PROMPT
Copy out every line of the following records verbatim, changing nothing.

STORED RECORDS
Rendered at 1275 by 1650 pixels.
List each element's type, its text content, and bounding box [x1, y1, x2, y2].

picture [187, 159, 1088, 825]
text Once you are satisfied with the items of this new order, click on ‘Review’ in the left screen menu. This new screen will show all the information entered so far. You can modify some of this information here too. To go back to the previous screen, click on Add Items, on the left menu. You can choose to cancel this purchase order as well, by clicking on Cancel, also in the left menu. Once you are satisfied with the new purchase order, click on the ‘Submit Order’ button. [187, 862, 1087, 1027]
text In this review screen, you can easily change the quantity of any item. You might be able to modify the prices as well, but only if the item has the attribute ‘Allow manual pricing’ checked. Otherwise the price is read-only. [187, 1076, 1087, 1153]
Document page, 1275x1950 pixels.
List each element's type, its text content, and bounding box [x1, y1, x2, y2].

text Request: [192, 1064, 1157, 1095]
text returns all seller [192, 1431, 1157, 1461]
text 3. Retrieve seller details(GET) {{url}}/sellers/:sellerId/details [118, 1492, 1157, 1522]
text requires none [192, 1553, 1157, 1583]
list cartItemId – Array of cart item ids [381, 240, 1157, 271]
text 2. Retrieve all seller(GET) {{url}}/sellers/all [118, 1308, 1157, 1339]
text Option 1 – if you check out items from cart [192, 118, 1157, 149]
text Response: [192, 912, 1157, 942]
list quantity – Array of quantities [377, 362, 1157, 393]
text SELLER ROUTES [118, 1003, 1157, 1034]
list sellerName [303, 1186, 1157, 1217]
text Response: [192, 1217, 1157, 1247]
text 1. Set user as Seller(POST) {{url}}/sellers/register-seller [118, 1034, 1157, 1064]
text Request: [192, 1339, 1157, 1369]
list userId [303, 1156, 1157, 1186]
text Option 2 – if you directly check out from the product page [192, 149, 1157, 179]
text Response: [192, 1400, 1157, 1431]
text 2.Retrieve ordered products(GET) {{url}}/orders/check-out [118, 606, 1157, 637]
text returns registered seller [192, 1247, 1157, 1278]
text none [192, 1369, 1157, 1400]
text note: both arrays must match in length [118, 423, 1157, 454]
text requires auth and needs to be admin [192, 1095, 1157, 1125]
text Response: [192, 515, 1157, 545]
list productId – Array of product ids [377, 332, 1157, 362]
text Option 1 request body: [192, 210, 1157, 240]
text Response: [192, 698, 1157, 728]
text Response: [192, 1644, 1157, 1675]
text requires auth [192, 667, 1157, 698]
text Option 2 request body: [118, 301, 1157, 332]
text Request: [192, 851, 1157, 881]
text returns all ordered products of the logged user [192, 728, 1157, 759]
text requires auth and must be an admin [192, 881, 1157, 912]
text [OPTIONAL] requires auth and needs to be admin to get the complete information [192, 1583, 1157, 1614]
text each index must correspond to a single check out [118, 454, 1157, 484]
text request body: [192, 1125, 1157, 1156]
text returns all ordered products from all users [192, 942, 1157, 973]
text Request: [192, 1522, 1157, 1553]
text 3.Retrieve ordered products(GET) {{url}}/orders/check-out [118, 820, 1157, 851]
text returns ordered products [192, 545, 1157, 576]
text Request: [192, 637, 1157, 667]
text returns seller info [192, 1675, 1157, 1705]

CORRECT OUTPUT
Rendered at 1275 by 1650 pixels.
List each element's type, its text content, and bounding box [x1, y1, x2, y2].

picture [187, 159, 1088, 825]
text Once you are satisfied with the items of this new order, click on ‘Review’ in the left screen menu. This new screen will show all the information entered so far. You can modify some of this information here too. To go back to the previous screen, click on Add Items, on the left menu. You can choose to cancel this purchase order as well, by clicking on Cancel, also in the left menu. Once you are satisfied with the new purchase order, click on the ‘Submit Order’ button. [187, 862, 1087, 1027]
text In this review screen, you can easily change the quantity of any item. You might be able to modify the prices as well, but only if the item has the attribute ‘Allow manual pricing’ checked. Otherwise the price is read-only. [187, 1076, 1087, 1153]
Document page, 1275x1950 pixels.
List each element's type, its text content, and bounding box [x1, y1, x2, y2].

text Request: [192, 1064, 1157, 1095]
text returns all seller [192, 1431, 1157, 1461]
text 3. Retrieve seller details(GET) {{url}}/sellers/:sellerId/details [118, 1492, 1157, 1522]
text requires none [192, 1553, 1157, 1583]
list cartItemId – Array of cart item ids [381, 240, 1157, 271]
text 2. Retrieve all seller(GET) {{url}}/sellers/all [118, 1308, 1157, 1339]
text Option 1 – if you check out items from cart [192, 118, 1157, 149]
text Response: [192, 912, 1157, 942]
list quantity – Array of quantities [377, 362, 1157, 393]
text SELLER ROUTES [118, 1003, 1157, 1034]
list sellerName [303, 1186, 1157, 1217]
text Response: [192, 1217, 1157, 1247]
text 1. Set user as Seller(POST) {{url}}/sellers/register-seller [118, 1034, 1157, 1064]
text Request: [192, 1339, 1157, 1369]
list userId [303, 1156, 1157, 1186]
text Option 2 – if you directly check out from the product page [192, 149, 1157, 179]
text Response: [192, 1400, 1157, 1431]
text 2.Retrieve ordered products(GET) {{url}}/orders/check-out [118, 606, 1157, 637]
text returns registered seller [192, 1247, 1157, 1278]
text none [192, 1369, 1157, 1400]
text note: both arrays must match in length [118, 423, 1157, 454]
text requires auth and needs to be admin [192, 1095, 1157, 1125]
text Response: [192, 515, 1157, 545]
list productId – Array of product ids [377, 332, 1157, 362]
text Option 1 request body: [192, 210, 1157, 240]
text Response: [192, 698, 1157, 728]
text Response: [192, 1644, 1157, 1675]
text requires auth [192, 667, 1157, 698]
text Option 2 request body: [118, 301, 1157, 332]
text Request: [192, 851, 1157, 881]
text returns all ordered products of the logged user [192, 728, 1157, 759]
text requires auth and must be an admin [192, 881, 1157, 912]
text [OPTIONAL] requires auth and needs to be admin to get the complete information [192, 1583, 1157, 1614]
text each index must correspond to a single check out [118, 454, 1157, 484]
text request body: [192, 1125, 1157, 1156]
text returns all ordered products from all users [192, 942, 1157, 973]
text Request: [192, 1522, 1157, 1553]
text 3.Retrieve ordered products(GET) {{url}}/orders/check-out [118, 820, 1157, 851]
text returns ordered products [192, 545, 1157, 576]
text Request: [192, 637, 1157, 667]
text returns seller info [192, 1675, 1157, 1705]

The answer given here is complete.